ENGLEWOOD, Colo. – The Denver Broncos know a proven starting quarterback doesn’t make it to the open market unless his former team elected to let him go or he has some baggage.
That baggage can be past injuries or surgeries, it can be of the worn-out-the-welcome variety, or it can be that somebody else decided it was time to make a change. But bottom line is the slam-dunk, can’t-miss guy behind center isn’t out there very often.
Former Tennessee Titans general manager Floyd Reese once said, “You have a better chance of signing Bigfoot."
Enter Mark Sanchez, the first of the Broncos’ moves to fill the depth chart at quarterback. On Friday, the Broncos traded a conditional seventh-round pick in the 2017 draft to the Philadelphia Eagles to acquire the 29-year-old Sanchez.
Sanchez has four playoff wins but was little more than parsley on the plate for the Eagles, with Sam Bradford having just signed -- for two years, $36 million -- to be the starter and Chase Daniel having just signed to a three-year, $21 million deal to be the backup.
With Peyton Manning retiring and Brock Osweiler being offered more in free agency by the Houston Texans, the Broncos aggressively returned to the quarterback market Wednesday.
Sanchez, as Broncos executive vice president of football operations/general manager John Elway said on Twitter, is just the first step.

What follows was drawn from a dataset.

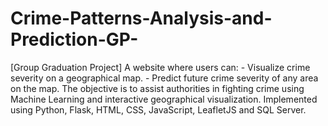 # Crime-Patterns-Analysis-and-Prediction-GP-
[Group Graduation Project] A website where users can: - Visualize crime severity on a geographical map.  - Predict future crime severity of any area on the map.  The objective is to assist authorities in fighting crime using Machine Learning and interactive geographical visualization. Implemented using Python, Flask, HTML, CSS, JavaScript, LeafletJS and SQL Server.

The Broncos are still looking for veteran help and will give heavy consideration to using a premium draft pick on a quarterback in April.
But the Broncos have entered the quarterback market on Elway’s watch before, and they made it work -- in historic, championship fashion -- when they signed the surgically repaired Manning in 2012. They have been forced into a position to try this again, to replace Manning with Sanchez and another player or two to be identified later.
Sanchez, who signed with the Eagles in 2014, certainly fits the available-former-starter model. He hasn’t started more than eight games in a season since 2012, but overall, he is 37-35 as a starter in the regular season and 4-2 in the playoffs.
Sanchez will turn 30 in November, but he gives the Broncos a player with 78 career starts -- regular season and postseason combined -- to start the reconstruction. He is in the final year of a two-year contract signed with the Eagles in March, and he was slated to have a $5.5 million salary-cap charge in the upcoming season, which would give the Eagles three quarterbacks with cap figures of at least $5 million -- a good indicator of why they were ready to move Sanchez.
Sanchez joins Trevor Siemian, who worked as the Broncos’ No. 2 quarterback last season, when Manning missed seven starts with a left foot injury. Siemian was a seventh-round pick by the Broncos last year, and coach Gary Kubiak has said he “has a pro arm, no question." The Broncos see him as a player who could compete to start down the road.
Even so, the Broncos aren’t finished. They’ve talked plenty inside the walls of their suburban Denver complex about how Robert Griffin III would fit in their offense. Griffin will likely take team visits, and ESPN’s Adam Schefter has reported that Griffin had a visit scheduled with the New York Jets. The Broncos have talked with the San Francisco 49ers about a trade for Colin Kaepernick, but Kaepernick's current contract doesn't match the Broncos' salary-cap room and would need significant adjustment.
Almost immediately after Osweiler moved on, Elway said the Broncos would explore “other options" at quarterback. Getting a former starter for a conditional seventh-round draft pick made Sanchez a low-risk investment as the team's opening move.
The Broncos aren’t finished, but less than 12 hours after Osweiler was formally introduced as the Texans’ new franchise-quarterback hopeful, the Broncos showed that they too have already moved on.